## Your assignment
Rewrite the data from the line with "Boulder Opal im Muttergestein" to the line with "路丰富，适合作为亚洲到", both included, as a JSON list of strings with one string per line. Skip blank lines and leave out the pictures.

## Records for this exercise
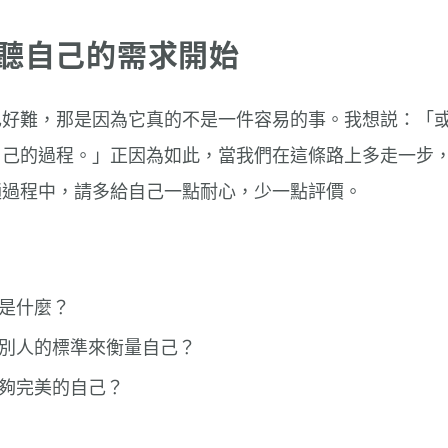
聽自己的需求開始
己好難，那是因為它真的不是一件容易的事。我想説：「
自己的過程。」正因為如此，當我們在這條路上多走一步
趟過程中，請多給自己一點耐心，少一點評價。
是什麼？
別人的標準來衡量自己？
夠完美的自己？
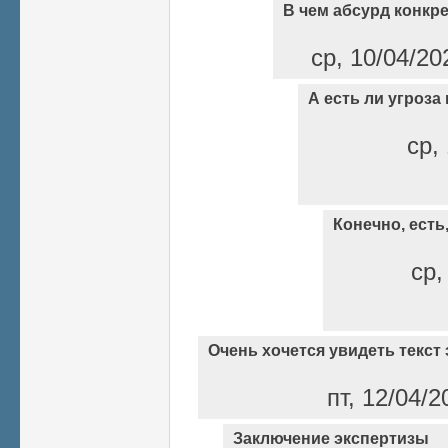
В чем абсурд конкр
ср, 10/04/20
А есть ли угроза
ср,
Конечно, есть, 
ср,
Очень хочется увидеть текст
пт, 12/04/2
Заключение экспертизы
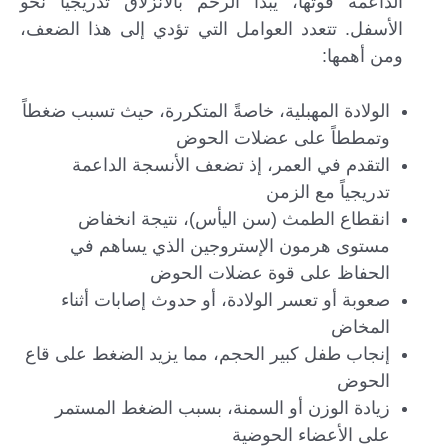
الداعمة قوتها، يبدأ الرحم بالانزلاق تدريجياً نحو
الأسفل. تتعدد العوامل التي تؤدي إلى هذا الضعف،
ومن أهمها:
الولادة المهبلية، خاصةً المتكررة، حيث تسبب ضغطاً
وتمططاً على عضلات الحوض
التقدم في العمر، إذ تضعف الأنسجة الداعمة
تدريجياً مع الزمن
انقطاع الطمث (سن اليأس)، نتيجة انخفاض
مستوى هرمون الإستروجين الذي يساهم في
الحفاظ على قوة عضلات الحوض
صعوبة أو تعسر الولادة، أو حدوث إصابات أثناء
المخاض
إنجاب طفل كبير الحجم، مما يزيد الضغط على قاع
الحوض
زيادة الوزن أو السمنة، بسبب الضغط المستمر
على الأعضاء الحوضية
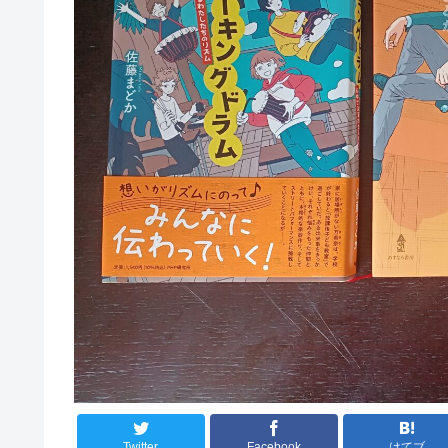
Twitter
Facebook
はてブ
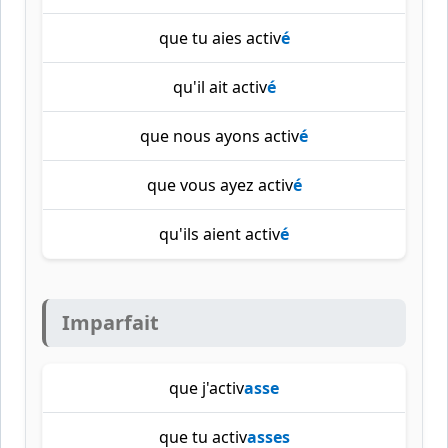
que tu aies activ
é
qu'il ait activ
é
que nous ayons activ
é
que vous ayez activ
é
qu'ils aient activ
é
Imparfait
que j'activ
asse
que tu activ
asses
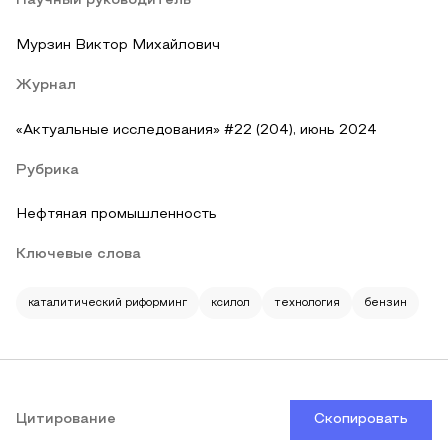
Научный руководитель
Мурзин Виктор Михайлович
Журнал
«Актуальные исследования» #22 (204), июнь 2024
Рубрика
Нефтяная промышленность
Ключевые слова
каталитический риформинг
ксилол
технология
бензин
Цитирование
Скопировать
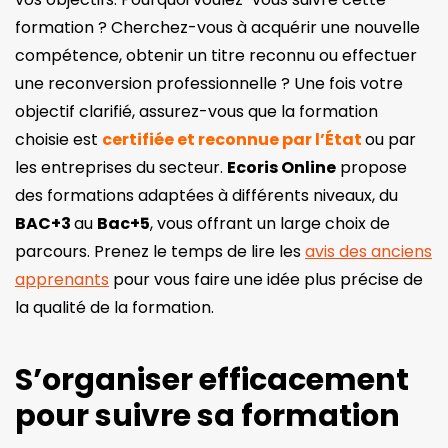
formation ? Cherchez-vous à acquérir une nouvelle
compétence, obtenir un titre reconnu ou effectuer
une reconversion professionnelle ? Une fois votre
objectif clarifié, assurez-vous que la formation
choisie est
certifiée et reconnue par l’État
ou par
les entreprises du secteur.
Ecoris Online
propose
des formations adaptées à différents niveaux, du
BAC+3
au
Bac+5
, vous offrant un large choix de
parcours. Prenez le temps de lire les
avis des anciens
apprenants
pour vous faire une idée plus précise de
la qualité de la formation.
S’organiser efficacement
pour suivre sa formation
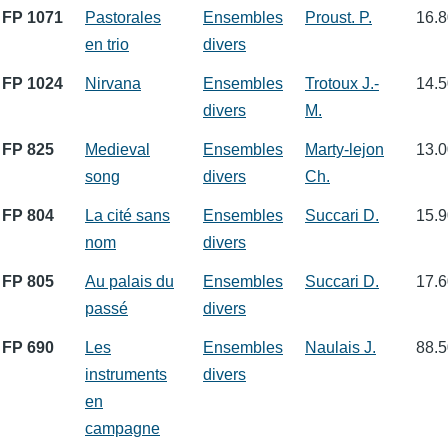
FP 1071
Pastorales
Ensembles
Proust. P.
16.8
en trio
divers
FP 1024
Nirvana
Ensembles
Trotoux J.-
14.5
divers
M.
FP 825
Medieval
Ensembles
Marty-lejon
13.0
song
divers
Ch.
FP 804
La cité sans
Ensembles
Succari D.
15.9
nom
divers
FP 805
Au palais du
Ensembles
Succari D.
17.6
passé
divers
FP 690
Les
Ensembles
Naulais J.
88.5
instruments
divers
en
campagne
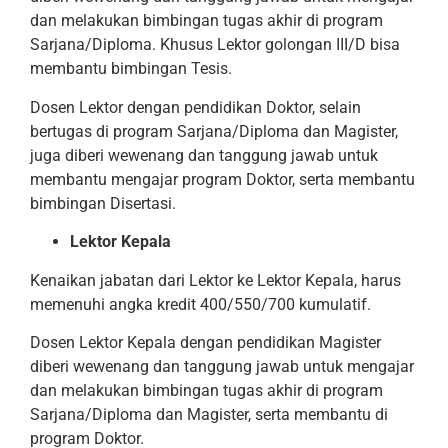
dan melakukan bimbingan tugas akhir di program
Sarjana/Diploma. Khusus Lektor golongan III/D bisa
membantu bimbingan Tesis.
Dosen Lektor dengan pendidikan Doktor, selain
bertugas di program Sarjana/Diploma dan Magister,
juga diberi wewenang dan tanggung jawab untuk
membantu mengajar program Doktor, serta membantu
bimbingan Disertasi.
Lektor Kepala
Kenaikan jabatan dari Lektor ke Lektor Kepala, harus
memenuhi angka kredit 400/550/700 kumulatif.
Dosen Lektor Kepala dengan pendidikan Magister
diberi wewenang dan tanggung jawab untuk mengajar
dan melakukan bimbingan tugas akhir di program
Sarjana/Diploma dan Magister, serta membantu di
program Doktor.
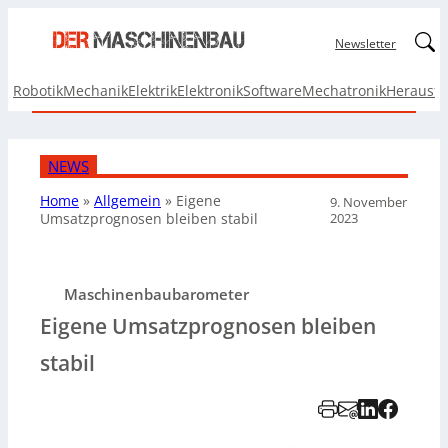
Linked
Newsletter
Robotik
Mechanik
Elektrik
Elektronik
Software
Mechatronik
Herausf
NEWS
Home
»
Allgemein
»
Eigene
9. November
2023
Umsatzprognosen bleiben stabil
Maschinenbaubarometer
Eigene Umsatzprognosen bleiben
stabil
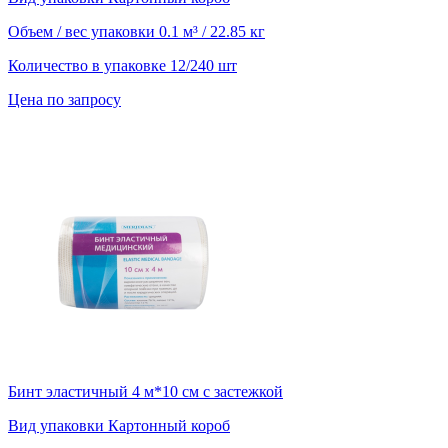
Объем / вес упаковки
0.1 м³ / 22.85 кг
Количество в упаковке
12/240 шт
Цена по запросу
Бинт эластичный 4 м*10 см с застежкой
Вид упаковки
Картонный короб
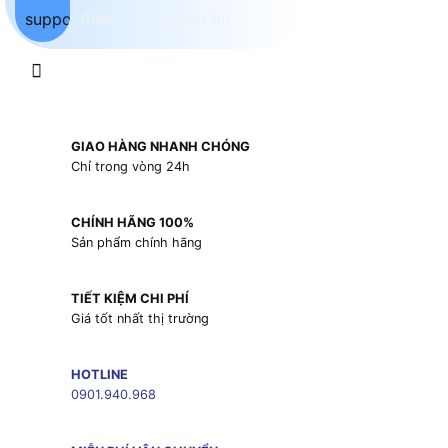
GIAO HÀNG NHANH CHÓNG
Chỉ trong vòng 24h
CHÍNH HÃNG 100%
Sản phẩm chính hãng
TIẾT KIỆM CHI PHÍ
Giá tốt nhất thị trường
HOTLINE
0901.940.968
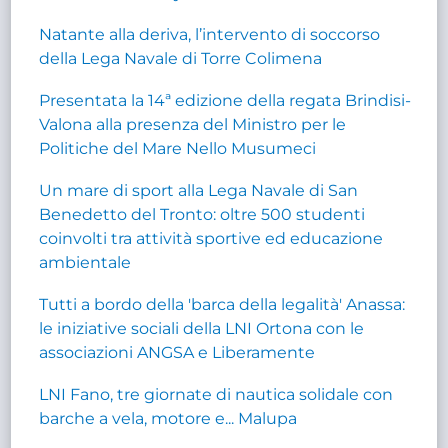
Natante alla deriva, l’intervento di soccorso
della Lega Navale di Torre Colimena
Presentata la 14ª edizione della regata Brindisi-
Valona alla presenza del Ministro per le
Politiche del Mare Nello Musumeci
Un mare di sport alla Lega Navale di San
Benedetto del Tronto: oltre 500 studenti
coinvolti tra attività sportive ed educazione
ambientale
Tutti a bordo della 'barca della legalità' Anassa:
le iniziative sociali della LNI Ortona con le
associazioni ANGSA e Liberamente
LNI Fano, tre giornate di nautica solidale con
barche a vela, motore e... Malupa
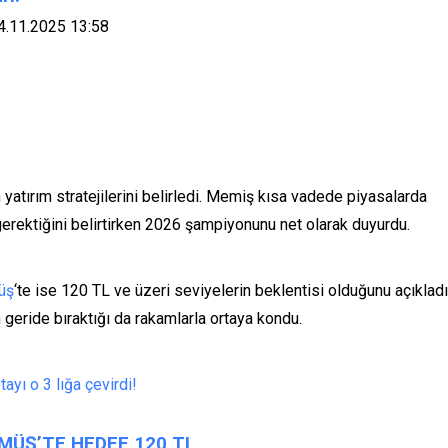
14.11.2025 13:58
n yatırım stratejilerini belirledi. Memiş kısa vadede piyasalarda
erektiğini belirtirken 2026 şampiyonunu net olarak duyurdu.
üş
‘te ise 120 TL ve üzeri seviyelerin beklentisi olduğunu açıkladı
n geride bıraktığı da rakamlarla ortaya kondu.
ayı o 3 lığa çevirdi!
MÜŞ’TE HEDEF 120 TL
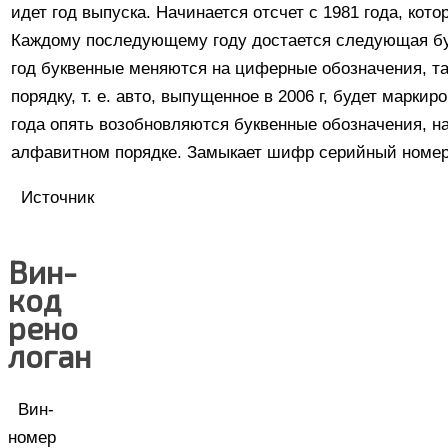
идет год выпуска. Начинается отсчет с 1981 года, кото
Каждому последующему году достается следующая бук
год буквенные меняются на циферные обозначения, т
порядку, т. е. авто, выпущенное в 2006 г, будет марки
года опять возобновляются буквенные обозначения, н
алфавитном порядке. Замыкает шифр серийный номер
Источник
Вин-
код
рено
логан
Вин-
номер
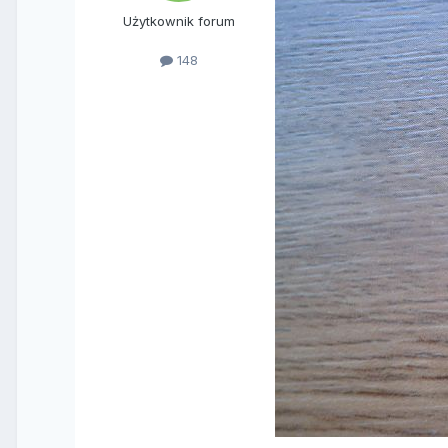
Użytkownik forum
148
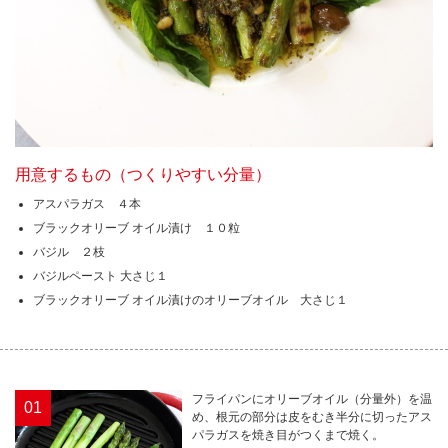
用意するもの（つくりやすい分量）
アスパラガス ４本
ブラックオリーブ オイル漬け １０粒
バジル ２枝
バジルペースト 大さじ１
ブラックオリーブ オイル漬けのオリーブオイル 大さじ１
フライパンにオリーブオイル（分量外）を温
01
め、根元の部分は皮をむき半分に切ったアス
パラガスを焼き目がつくまで焼く。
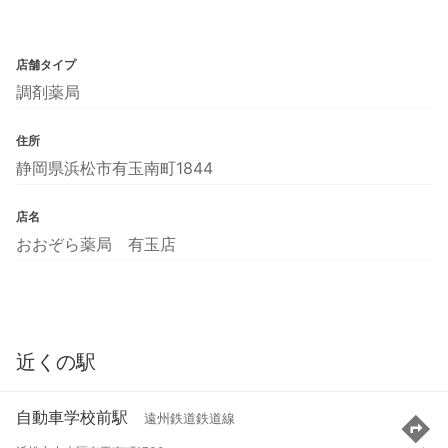
店舗タイプ
調剤薬局
住所
静岡県浜松市有玉南町1844
店名
おおぞら薬局 有玉店
近くの駅
自動車学校前駅
遠州鉄道鉄道線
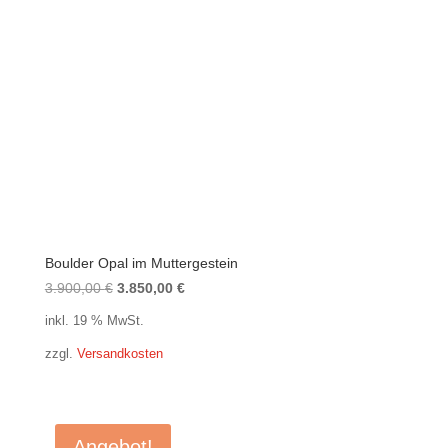
Boulder Opal im Muttergestein
Ursprünglicher
Aktueller
3.900,00
€
3.850,00
€
Preis
Preis
inkl. 19 % MwSt.
war:
ist:
zzgl.
Versandkosten
3.900,00 €
3.850,00 €.
Angebot!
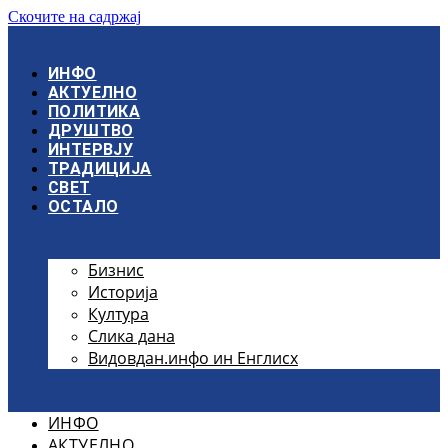
Скочите на садржај
ИНФО
АКТУЕЛНО
ПОЛИТИКА
ДРУШТВО
ИНТЕРВЈУ
ТРАДИЦИЈА
СВЕТ
ОСТАЛО
Бизнис
Историја
Култура
Слика дана
Видовдан.инфо ин Енглисх
ИНФО
АКТУЕЛНО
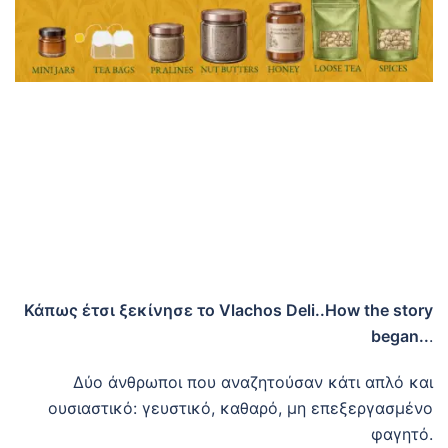
Κάπως έτσι ξεκίνησε το Vlachos Deli..How the story
began..
.
Δύο άνθρωποι που αναζητούσαν κάτι απλό και
ουσιαστικό: γευστικό, καθαρό, μη επεξεργασμένο
φαγητό.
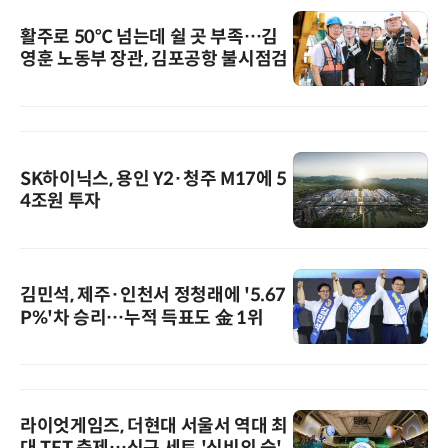
활주로 50℃ 넘는데 쉴 곳 부족…김
영훈 노동부 장관, 김포공항 불시점검
SK하이닉스, 용인 Y2·청주 M17에 5
4조원 투자
김민석, 제주·인천서 정청래에 '5.67
P%'차 승리…누적 득표도 金 1위
라이엇게임즈, 더현대 서울서 역대 최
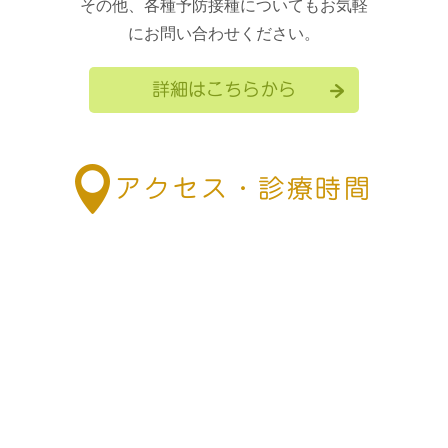
その他、各種予防接種についてもお気軽
にお問い合わせください。
詳細はこちらから
アクセス・診療時間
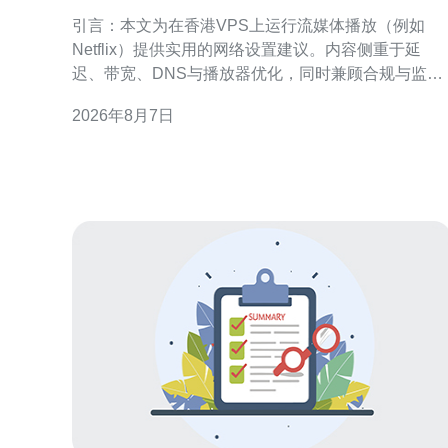
稳定播放的网络设置技巧
引言：本文为在香港VPS上运行流媒体播放（例如
Netflix）提供实用的网络设置建议。内容侧重于延
迟、带宽、DNS与播放器优化，同时兼顾合规与监控
维护，旨在提升稳定性和观影体验。 为什么选择香港
2026年8月7日
VPS作为流媒体节点 香港地理位置优越，国际出口链
路丰富，适合作为亚洲到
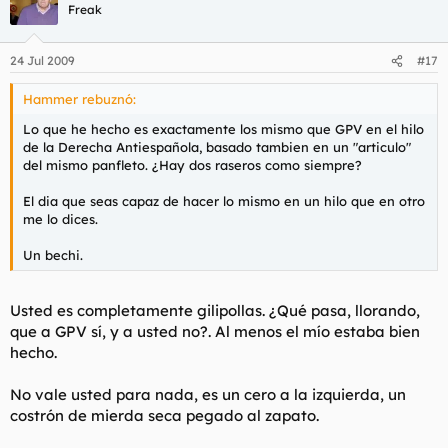
Freak
24 Jul 2009
#17
Hammer rebuznó:
Lo que he hecho es exactamente los mismo que GPV en el hilo
de la Derecha Antiespañola, basado tambien en un "articulo"
del mismo panfleto. ¿Hay dos raseros como siempre?
El dia que seas capaz de hacer lo mismo en un hilo que en otro
me lo dices.
Un bechi.
Usted es completamente gilipollas. ¿Qué pasa, llorando,
que a GPV sí, y a usted no?. Al menos el mío estaba bien
hecho.
No vale usted para nada, es un cero a la izquierda, un
costrón de mierda seca pegado al zapato.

## Result of the exercise
[
  "Boulder Opal im Muttergestein",
  "Ursprünglicher",
  "Aktueller",
  "3.900,00",
  "€",
  "3.850,00",
  "€",
  "Preis",
  "Preis",
  "inkl. 19 % MwSt.",
  "war:",
  "ist:",
  "zzgl.",
  "Versandkosten",
  "3.900,00 €",
  "3.850,00 €.",
  "Angebot!",
  "Скочите на садржај",
  "ИНФО",
  "АКТУЕЛНО",
  "ПОЛИТИКА",
  "ДРУШТВО",
  "ИНТЕРВЈУ",
  "ТРАДИЦИЈА",
  "СВЕТ",
  "ОСТАЛО",
  "Бизнис",
  "Историја",
  "Култура",
  "Слика дана",
  "Видовдан.инфо ин Енглисх",
  "ИНФО",
  "АКТУЕЛНО",
  "Κάπως έτσι ξεκίνησε το Vlachos Deli..How the story",
  "began..",
  ".",
  "Δύο άνθρωποι που αναζητούσαν κάτι απλό και",
  "ουσιαστικό: γευστικό, καθαρό, μη επεξεργασμένο",
  "φαγητό.",
  "활주로 50℃ 넘는데 쉴 곳 부족…김",
  "영훈 노동부 장관, 김포공항 불시점검",
  "SK하이닉스, 용인 Y2·청주 M17에 5",
  "4조원 투자",
  "김민석, 제주·인천서 정청래에 '5.67",
  "P%'차 승리…누적 득표도 金 1위",
  "라이엇게임즈, 더현대 서울서 역대 최",
  "その他、各種予防接種についてもお気軽",
  "にお問い合わせください。",
  "詳細はこちらから",
  "アクセス・診療時間",
  "稳定播放的网络设置技巧",
  "引言：本文为在香港VPS上运行流媒体播放（例如",
  "Netflix）提供实用的网络设置建议。内容侧重于延",
  "迟、带宽、DNS与播放器优化，同时兼顾合规与监控",
  "维护，旨在提升稳定性和观影体验。 为什么选择香港",
  "2026年8月7日",
  "VPS作为流媒体节点 香港地理位置优越，国际出口链",
  "路丰富，适合作为亚洲到"
]